* Письменное задание
Перепишите из отрывка о съемках на вокзале фрагмент, который открывается словами «Шукшин с Москвиным» и завершается словами «[Ащеулов, Егоров: 147].», переименовав «календарь» в «расписание поездов».

* Исходный отрывок
»»
Шукшин с Москвиным пошли в кассы, выбрали одну. Киношники с разрешения начальника вокзала добавили в интерьер календарь над окном. Поставили свет. Москвин вызвал дежурную по вокзалу Скопину Надежду Андреевну (она раньше работала билетным кассиром), сказал, что она будет сниматься в кино: «Она сразу раскраснелась, разволновалась, но Василий Макарович как-то сразу расположил к себе, успокоил» [Ащеулов, Егоров: 147].
Начали снимать, и тут Москвин увидел, как Шукшин преобразился из режиссера в актера: «В той же рубашке-косоворотке, в сапогах он вошел в зал. Но это был другой человек». Сняли сцену: из ресторана выходит пьяный, его задерживает милиционер — для этого привлекли сержанта из линейного отдела Анатолия Матюшина. Шукшин хотел, чтобы все выглядело естественно, как можно ближе к жизни. Подошел к какому-то гражданину, который не знал, что ведутся съемки, что-то спросил... «Помните, Иван Расторгуев обращается к человеку небольшого роста, а тот озадаченно смотрит на него? Так это я. Василий Макарович подошел ко мне, слегка толкнул и что-то спросил. Я не знал, что идет съемка, и никак не ожидал увидеть Шукшина, поэтому был так озадачен», — рассказывал спустя годы Константин Чижиков, учитель русского и литературы, неожиданно ставший партнером Шукшина [Ащеулов, Егоров: 145].
««
* Данные
»»
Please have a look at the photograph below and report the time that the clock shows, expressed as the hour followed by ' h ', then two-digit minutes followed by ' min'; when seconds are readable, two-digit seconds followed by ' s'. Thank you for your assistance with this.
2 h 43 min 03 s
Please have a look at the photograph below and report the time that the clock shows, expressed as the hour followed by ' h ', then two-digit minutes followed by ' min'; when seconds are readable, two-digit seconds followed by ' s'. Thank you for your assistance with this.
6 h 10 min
««
»»
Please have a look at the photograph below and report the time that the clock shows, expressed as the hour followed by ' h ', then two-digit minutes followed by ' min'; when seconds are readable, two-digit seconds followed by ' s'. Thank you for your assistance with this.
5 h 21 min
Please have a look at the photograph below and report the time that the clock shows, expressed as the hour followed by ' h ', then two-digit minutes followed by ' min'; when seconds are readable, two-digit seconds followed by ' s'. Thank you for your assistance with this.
««
* Ответ
Шукшин с Москвиным пошли в кассы, выбрали одну. Киношники с разрешения начальника вокзала добавили в интерьер расписание поездов над окном. Поставили свет. Москвин вызвал дежурную по вокзалу Скопину Надежду Андреевну (она раньше работала билетным кассиром), сказал, что она будет сниматься в кино: «Она сразу раскраснелась, разволновалась, но Василий Макарович как-то сразу расположил к себе, успокоил» [Ащеулов, Егоров: 147].